* _Problem requirements_
List each line of the data that holds the word "with".
--- Extracted entries ---
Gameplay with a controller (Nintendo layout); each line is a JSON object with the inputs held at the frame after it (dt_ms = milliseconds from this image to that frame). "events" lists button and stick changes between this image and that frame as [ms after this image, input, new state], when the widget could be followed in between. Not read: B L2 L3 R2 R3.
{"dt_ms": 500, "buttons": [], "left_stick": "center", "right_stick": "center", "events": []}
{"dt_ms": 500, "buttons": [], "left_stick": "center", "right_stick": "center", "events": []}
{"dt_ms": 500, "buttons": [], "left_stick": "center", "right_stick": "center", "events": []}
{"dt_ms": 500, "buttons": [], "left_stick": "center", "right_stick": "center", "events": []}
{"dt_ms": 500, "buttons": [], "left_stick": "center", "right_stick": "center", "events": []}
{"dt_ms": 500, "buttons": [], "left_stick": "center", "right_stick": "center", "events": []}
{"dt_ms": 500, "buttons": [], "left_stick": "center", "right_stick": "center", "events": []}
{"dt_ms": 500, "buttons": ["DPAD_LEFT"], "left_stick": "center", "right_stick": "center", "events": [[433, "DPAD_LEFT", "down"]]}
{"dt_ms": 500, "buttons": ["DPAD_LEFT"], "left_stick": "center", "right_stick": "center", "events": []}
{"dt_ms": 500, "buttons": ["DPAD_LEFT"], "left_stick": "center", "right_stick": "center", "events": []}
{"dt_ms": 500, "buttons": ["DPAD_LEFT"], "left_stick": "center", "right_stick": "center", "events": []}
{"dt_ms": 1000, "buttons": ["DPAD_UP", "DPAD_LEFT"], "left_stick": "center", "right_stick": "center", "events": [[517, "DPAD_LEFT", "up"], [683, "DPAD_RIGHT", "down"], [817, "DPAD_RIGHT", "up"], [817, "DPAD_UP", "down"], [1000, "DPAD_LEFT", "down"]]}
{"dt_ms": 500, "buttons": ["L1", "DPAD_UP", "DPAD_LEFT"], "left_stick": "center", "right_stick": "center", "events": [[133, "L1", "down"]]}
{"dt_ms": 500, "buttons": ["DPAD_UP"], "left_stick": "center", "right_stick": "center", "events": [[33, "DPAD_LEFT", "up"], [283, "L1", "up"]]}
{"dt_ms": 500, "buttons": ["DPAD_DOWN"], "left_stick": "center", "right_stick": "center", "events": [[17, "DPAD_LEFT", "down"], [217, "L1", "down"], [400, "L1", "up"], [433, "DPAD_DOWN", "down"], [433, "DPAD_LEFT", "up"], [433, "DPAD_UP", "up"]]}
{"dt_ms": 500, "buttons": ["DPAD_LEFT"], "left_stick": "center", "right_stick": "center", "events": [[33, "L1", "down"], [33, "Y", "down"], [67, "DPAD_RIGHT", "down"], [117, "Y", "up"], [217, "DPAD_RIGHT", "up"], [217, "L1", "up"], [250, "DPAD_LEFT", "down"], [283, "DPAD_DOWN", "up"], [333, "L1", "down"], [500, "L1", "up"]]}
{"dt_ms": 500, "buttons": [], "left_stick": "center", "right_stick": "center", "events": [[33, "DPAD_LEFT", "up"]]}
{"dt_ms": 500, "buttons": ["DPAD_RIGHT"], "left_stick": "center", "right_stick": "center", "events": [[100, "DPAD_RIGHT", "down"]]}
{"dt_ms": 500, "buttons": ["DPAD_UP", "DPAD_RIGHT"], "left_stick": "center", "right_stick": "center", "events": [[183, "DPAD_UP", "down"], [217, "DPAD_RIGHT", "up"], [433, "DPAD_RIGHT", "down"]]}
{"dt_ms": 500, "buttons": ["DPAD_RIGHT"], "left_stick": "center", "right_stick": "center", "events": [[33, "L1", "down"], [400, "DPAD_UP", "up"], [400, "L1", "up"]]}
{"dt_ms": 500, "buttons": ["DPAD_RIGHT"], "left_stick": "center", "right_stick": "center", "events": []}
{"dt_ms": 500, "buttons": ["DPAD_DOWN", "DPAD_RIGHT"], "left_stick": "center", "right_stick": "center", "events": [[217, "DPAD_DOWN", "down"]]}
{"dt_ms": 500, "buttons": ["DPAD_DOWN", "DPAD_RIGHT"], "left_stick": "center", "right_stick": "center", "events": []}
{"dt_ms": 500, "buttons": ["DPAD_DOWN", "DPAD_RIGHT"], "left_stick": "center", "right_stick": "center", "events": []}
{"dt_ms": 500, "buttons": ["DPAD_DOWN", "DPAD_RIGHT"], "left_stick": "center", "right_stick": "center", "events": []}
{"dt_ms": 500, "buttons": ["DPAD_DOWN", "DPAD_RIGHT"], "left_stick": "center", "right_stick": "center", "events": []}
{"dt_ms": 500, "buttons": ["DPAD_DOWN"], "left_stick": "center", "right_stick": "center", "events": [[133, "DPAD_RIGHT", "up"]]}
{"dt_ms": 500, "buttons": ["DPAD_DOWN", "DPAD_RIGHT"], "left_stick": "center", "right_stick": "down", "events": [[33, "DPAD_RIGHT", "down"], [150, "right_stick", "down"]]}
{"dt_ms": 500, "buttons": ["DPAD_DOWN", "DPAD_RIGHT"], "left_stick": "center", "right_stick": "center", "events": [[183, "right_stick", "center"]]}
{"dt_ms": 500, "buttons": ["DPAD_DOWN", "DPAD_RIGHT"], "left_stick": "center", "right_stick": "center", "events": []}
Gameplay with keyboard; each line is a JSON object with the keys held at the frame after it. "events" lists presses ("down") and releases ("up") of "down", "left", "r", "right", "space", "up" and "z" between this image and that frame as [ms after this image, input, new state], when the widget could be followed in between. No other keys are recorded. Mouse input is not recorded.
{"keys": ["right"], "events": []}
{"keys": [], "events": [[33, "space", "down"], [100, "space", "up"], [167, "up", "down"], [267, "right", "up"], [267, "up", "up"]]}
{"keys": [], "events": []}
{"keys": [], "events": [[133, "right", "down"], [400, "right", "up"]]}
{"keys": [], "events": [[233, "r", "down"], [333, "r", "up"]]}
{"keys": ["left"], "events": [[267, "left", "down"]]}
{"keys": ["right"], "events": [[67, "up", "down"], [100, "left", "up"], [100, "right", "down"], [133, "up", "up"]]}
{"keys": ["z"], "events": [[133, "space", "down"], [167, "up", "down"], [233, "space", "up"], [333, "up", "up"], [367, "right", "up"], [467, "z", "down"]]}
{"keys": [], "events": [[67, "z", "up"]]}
---
* _Expected answer_
Gameplay with a controller (Nintendo layout); each line is a JSON object with the inputs held at the frame after it (dt_ms = milliseconds from this image to that frame). "events" lists button and stick changes between this image and that frame as [ms after this image, input, new state], when the widget could be followed in between. Not read: B L2 L3 R2 R3.
Gameplay with keyboard; each line is a JSON object with the keys held at the frame after it. "events" lists presses ("down") and releases ("up") of "down", "left", "r", "right", "space", "up" and "z" between this image and that frame as [ms after this image, input, new state], when the widget could be followed in between. No other keys are recorded. Mouse input is not recorded.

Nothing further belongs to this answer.